This study addresses the dual challenges of low diagnostic accuracy and insufficient neurobiological interpretability in autism spectrum disorder (ASD) classification. We propose a Transformer-based Mixture-of-Experts (MoE) model that jointly models region-of-interest (ROI)-level functional connectivity and incorporates dynamic attention mechanisms. The model employs multiple expert branches to adaptively attend to distinct brain regions and connectivity patterns, while a hierarchical mixed pooling strategy jointly optimizes classification performance and biomarker interpretability. Evaluated on the ABIDE dataset, our method achieves state-of-the-art diagnostic accuracy (>78%) and robustly identifies aberrant functional connections within canonical networks—including the default mode and frontoparietal control networks—yielding interpretable neuroimaging biomarkers for ASD. To our knowledge, this is the first work to integrate the MoE architecture with dynamic fMRI connectivity modeling, thereby simultaneously enhancing discriminative power and neuroscientific insight.

Autism Spectrum Disorder (ASD) is a complex neurodevelopmental condition marked by disruptions in brain connectivity. Functional MRI (fMRI) offers a non-invasive window into large-scale neural dynamics by measuring blood-oxygen-level-dependent (BOLD) signals across the brain. These signals can be modeled as interactions among Regions of Interest (ROIs), which are grouped into functional communities based on their underlying roles in brain function. Emerging evidence suggests that connectivity patterns within and between these communities are particularly sensitive to ASD-related alterations.
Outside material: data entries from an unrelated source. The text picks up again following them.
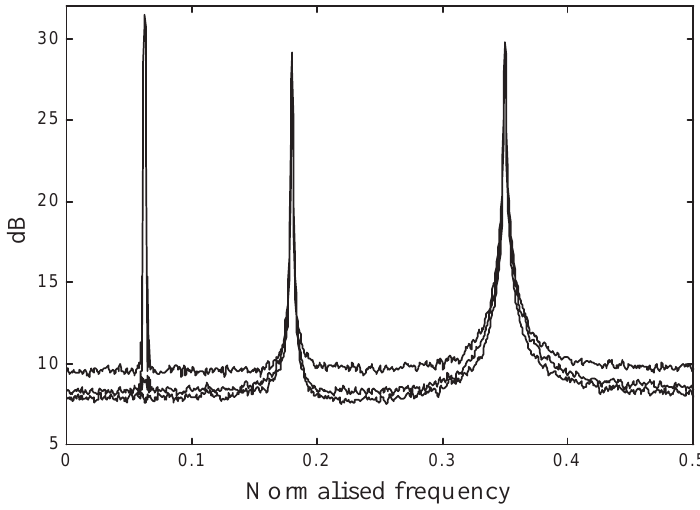
Fig. 4. A typical example where the FDD technique is taken at fault. Three output signals were simulated by exciting a linear system with three independent white forces. Resonances are as in Fig. 1. Independent additive noises were added on the outputs such as to produce a signal-to-noise ratio of 20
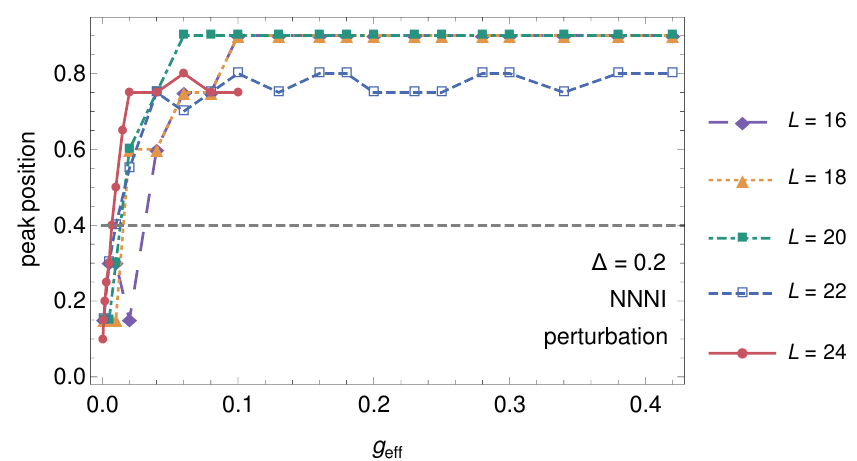
Figure 5: The position of the peak of the level spacing distribution corresponding to H for ∆ = 0.2 as a function of the effective coupling g for different chain NNNI eff = (cid:112) 2 /π is the position of the lengths L . The dashed grey line marks x , where 2 x 0 0 maximum of the exact Wigner-Dyson distribution. The transition from Poissonian to Wigner-Dyson statistics is faster for longer chains, as expected.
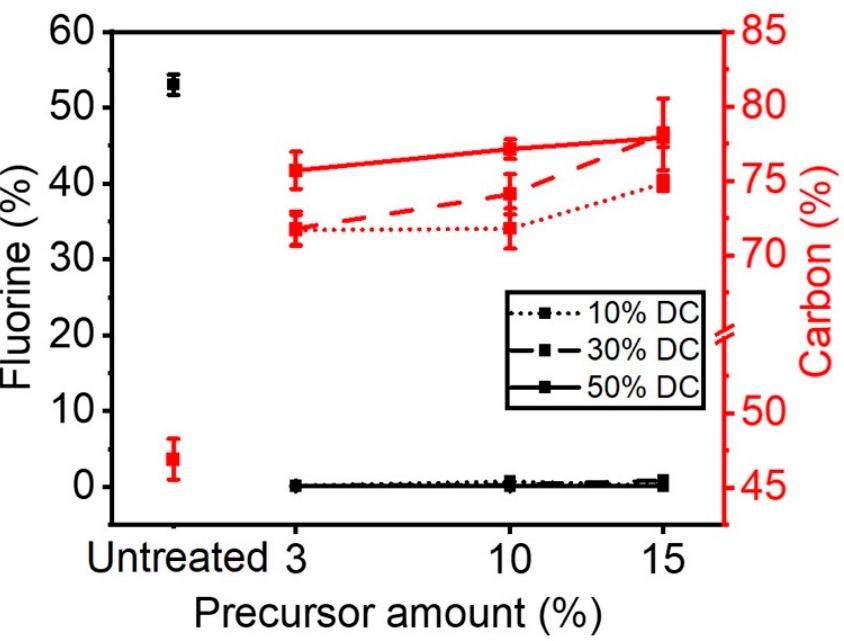
Figure 2. Carbon and fluorine surface concentration as a function of precursor amount and DCs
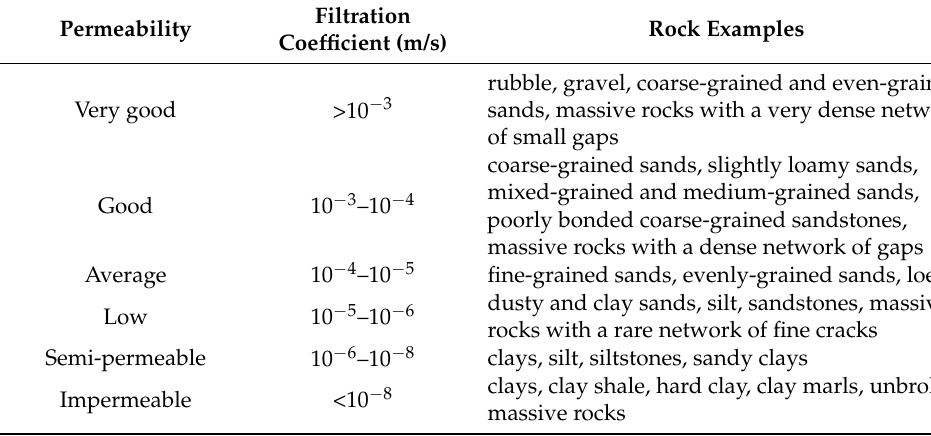
Table 1. Classification of rocks according to filtration properties.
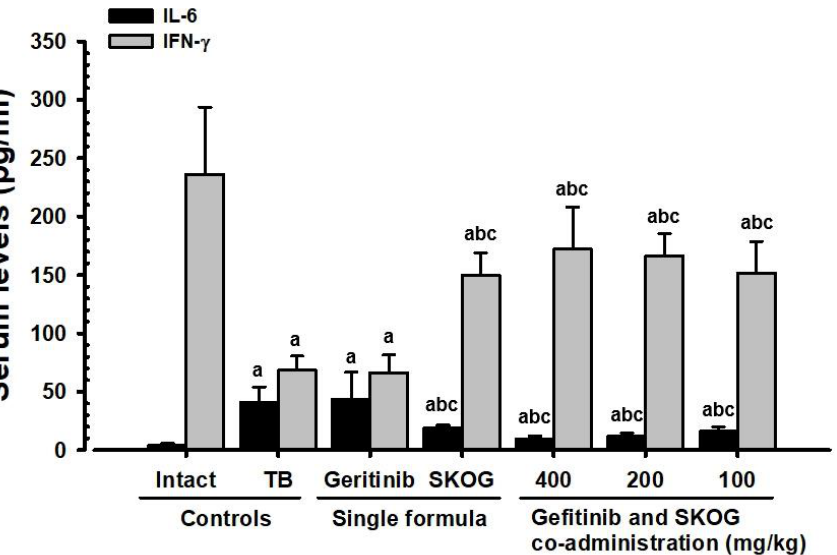
Figure 5. Serum IL-6 and IFN- γ level changes in NCI-H520 tumor cell xenograft mice. AR = Adenophorae Radix; KOG = Kyeongokgo ; SKOG = sasam-Kyeongokgo ; TB = tumor-bearing; IL = interleukin; IFN = interferon. a p < 0.01 versus intact control, assessed by the Mann–Whitney U test; b p < 0.01 versus TB control, assessed by the Mann–Whitney U test; c p < 0.01 versus gefitinib-single-formula-treated rodents, assessed by the Mann–Whitney U test.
Effectively capturing these patterns and identifying interactions that deviate from typical development is essential for improving ASD diagnosis and enabling biomarker discovery. In this work, we introduce ASDFormer, a Transformer-based architecture that incorporates a Mixture of Pooling-Classifier Experts (MoE) to capture neural signatures associated with ASD. By integrating multiple specialized expert branches with attention mechanisms, ASDFormer adaptively emphasizes different brain regions and connectivity patterns relevant to autism. This enables both improved classification performance and more interpretable identification of disorder-related biomarkers. Applied to the ABIDE dataset, ASDFormer achieves state-of-the-art diagnostic accuracy and reveals robust insights into functional connectivity disruptions linked to ASD, highlighting its potential as a tool for biomarker discovery.